Gartman began the presentation with highlights of the American Corporate Counsel's survey of chief legal officers (CLO), which found a strong disconnect between the desire of CLOs to have structured arrangements with their law firms and the number that actually had in place such agreements. The survey also found that general counsel believed that structured arrangements would improve relationships with law firms but that some surveyed were skeptical that fixed fee billing could be integrated.

Throughout his detailed presentation, Gartman cited examples of how Fish & Richardson has successfully utilized fixed fees in litigation and encouraged the general counsels in the audience to explore similar arrangements with their law firms.

"Litigators say it's too complicated (to establish fixed fees) and have a long list of reasons why they can't do it," Gartman said. "With a little education and creativity, there is no reason not to do it."

Gartman debunked several myths regarding structured fee arrangements, including the common myth that lawyers working under fixed fees won't work as hard. He advised the audience that "counter balances can be added to the agreement to ensure that lawyers are economically incentivized to work just as hard if not harder on a fixed-fee case."

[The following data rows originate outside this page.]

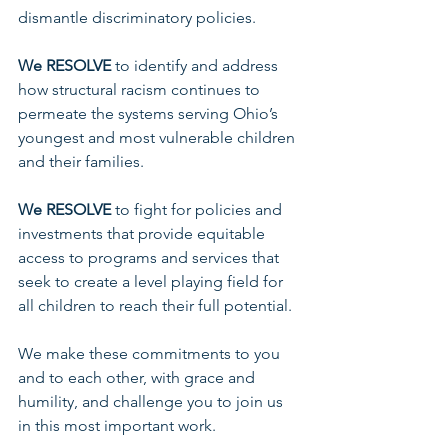
dismantle discriminatory policies. 
We RESOLVE 
to identify and address 
how structural racism continues to 
permeate the systems serving Ohio’s 
youngest and most vulnerable children 
and their families. 
We RESOLVE 
to fight for policies and 
investments that provide equitable 
access to programs and services that 
seek to create a level playing field for 
all children to reach their full potential.
We make these commitments to you 
and to each other, with grace and 
humility, and challenge you to join us 
in this most important work. 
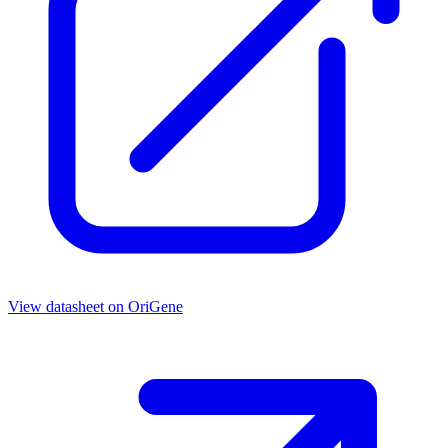
View datasheet on
OriGene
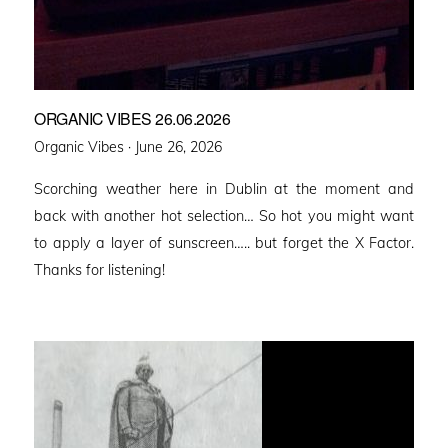
ORGANIC VIBES 26.06.2026
Posted
Organic Vibes ·
June 26, 2026
on
Scorching weather here in Dublin at the moment and
back with another hot selection… So hot you might want
to apply a layer of sunscreen….. but forget the X Factor.
Thanks for listening!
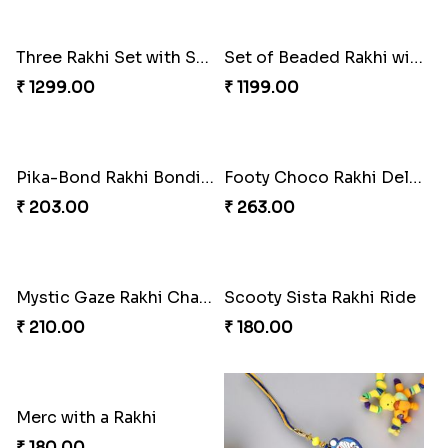
Three Rakhi Set with Sweets N Cadbury Celebrations
Set of Beaded Rakhi with Sweets Combo
₹ 1299.00
₹ 1199.00
Pika-Bond Rakhi Bonding Kit
Footy Choco Rakhi Delight
₹ 203.00
₹ 263.00
Mystic Gaze Rakhi Charm
Scooty Sista Rakhi Ride
₹ 210.00
₹ 180.00
Merc with a Rakhi
₹ 180.00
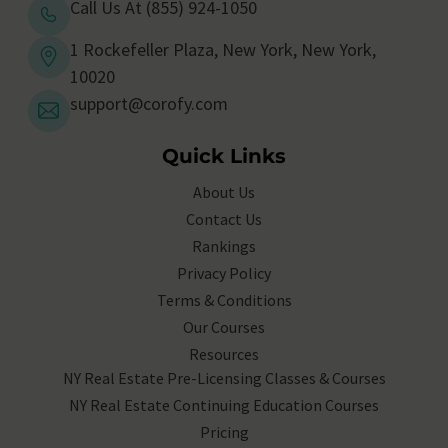
Call Us At (855) 924-1050
1 Rockefeller Plaza, New York, New York,
10020
support@corofy.com
Quick Links
About Us
Contact Us
Rankings
Privacy Policy
Terms & Conditions
Our Courses
Resources
NY Real Estate Pre-Licensing Classes & Courses
NY Real Estate Continuing Education Courses
Pricing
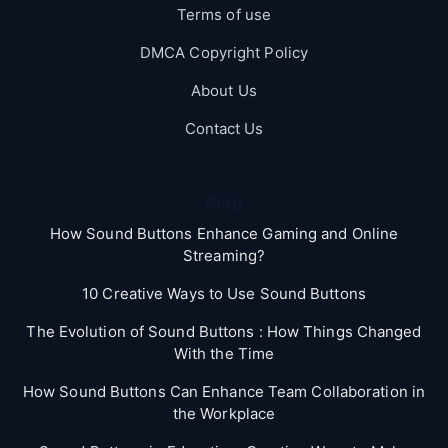
Terms of use
DMCA Copyright Policy
About Us
Contact Us
Blog
How Sound Buttons Enhance Gaming and Online
Streaming?
10 Creative Ways to Use Sound Buttons
The Evolution of Sound Buttons : How Things Changed
With the Time
How Sound Buttons Can Enhance Team Collaboration in
the Workplace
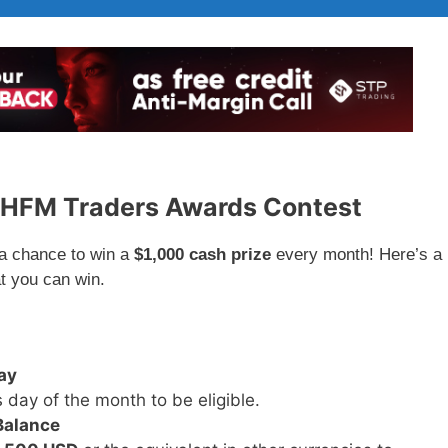
e HFM Traders Awards Contest
 a chance to win a
$1,000 cash prize
every month! Here’s a
t you can win.
ay
 day of the month to be eligible.
Balance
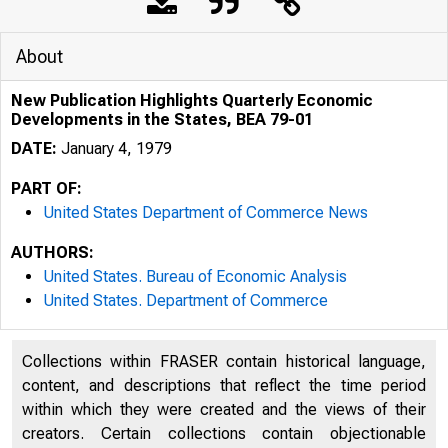
About
New Publication Highlights Quarterly Economic
Developments in the States, BEA 79-01
DATE:
January 4, 1979
PART OF:
United States Department of Commerce News
AUTHORS:
United States. Bureau of Economic Analysis
United States. Department of Commerce
Collections within FRASER contain historical language,
content, and descriptions that reflect the time period
within which they were created and the views of their
creators. Certain collections contain objectionable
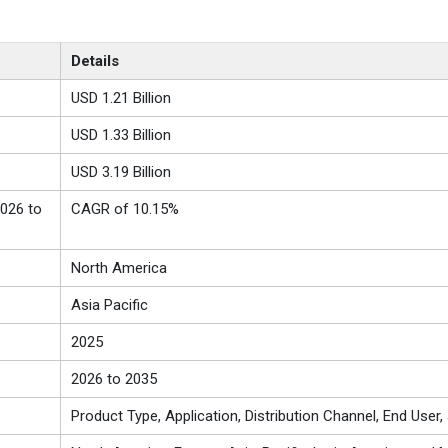
Details
USD 1.21 Billion
USD 1.33 Billion
USD 3.19 Billion
026 to
CAGR of 10.15%
North America
Asia Pacific
2025
2026 to 2035
Product Type, Application, Distribution Channel, End User,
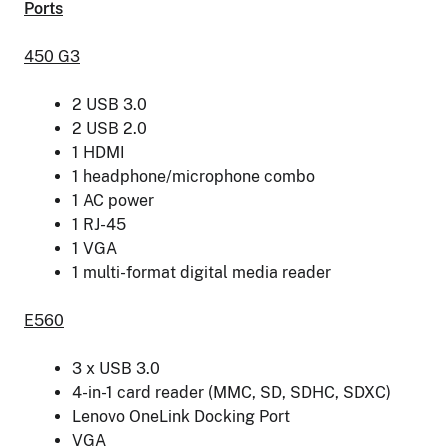
Ports
450 G3
2 USB 3.0
2 USB 2.0
1 HDMI
1 headphone/microphone combo
1 AC power
1 RJ-45
1 VGA
1 multi-format digital media reader
E560
3 x USB 3.0
4-in-1 card reader (MMC, SD, SDHC, SDXC)
Lenovo OneLink Docking Port
VGA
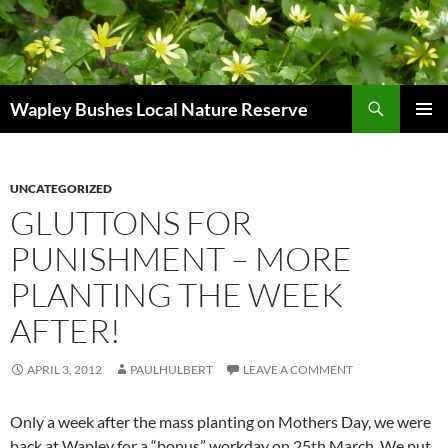
Skip
to
content
Search
Wapley Bushes Local Nature Reserve
PRIMAR
MENU
UNCATEGORIZED
GLUTTONS FOR
PUNISHMENT – MORE
PLANTING THE WEEK
AFTER!
APRIL 3, 2012
PAULHULBERT
LEAVE A COMMENT
Only a week after the mass planting on Mothers Day, we were
back at Wapley for a “bonus” workday on 25th March. We put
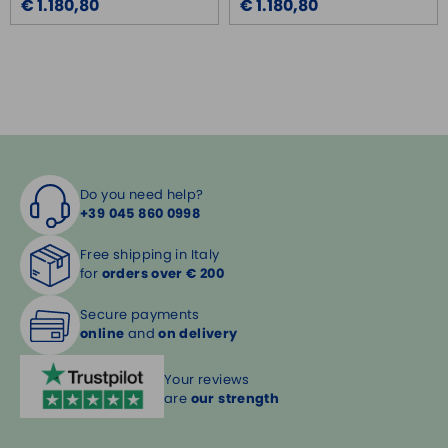
€ 1.180,80
€ 1.180,80
Do you need help?
+39 045 860 0998
Free shipping in Italy
for
orders over € 200
Secure payments
online
and
on delivery
Your reviews
are
our strength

Gartman provided examples of how performance bonuses can be included in fixed-fee agreements as an incentive for attorneys to work quickly and efficiently and to generate winning results. Such bonuses could reward law firms for early settlement and favorable motions for summary judgment, as well as for trial wins. Gartman noted that the amount of the bonus should be based on multiple factors, including the pending exposure to the client if the litigation is not successful, the type of case and the geographic location of where the case will be tried.

The hour-long presentation included an overview of the various types of fixed-fee structures available to clients including monthly fixed fees, staggered fees, fees paid during certain phases of the litigation process and a combination of fixed fees for pre-trial work and an hourly rate at trial.

In addition to fixed fees being extremely beneficial to clients, Gartman noted several positive consequences to law firms as the byproduct of such agreements, including investment in software and workflow optimization that will increase efficiencies in the way trials are managed and costs are tracked. Gartman also believes that structured fees will make law firms more strategic in approaching litigation and will put an end to "aimless and sloppy delegation" of work product.

He predicts a shift in the structure of law firm staffing, with more firms moving away from pyramid-shaped staffing models toward diamond-shaped models. "With senior lawyers making quicker and better decisions, less work will be pushed down to lower levels," Gartman said.

When asked how this affects law firm hiring, Gartman noted that, perhaps counter-intuitively, law firms will "build the diamond over time by hiring a pyramid each year. Some attorneys will rise to a certain level and then taper off, so the way law firms currently hire won't necessarily be affected."

Lastly, Gartman foresees a "cultural redo" as the legal industry moves toward fixed-fee structures. "The focus will be on efficiency and organization," he said. "Law firms will still make money while driving down client costs. There is a huge opportunity for a win-win."

Warren is president of TW2 Marketing Inc. in San Diego.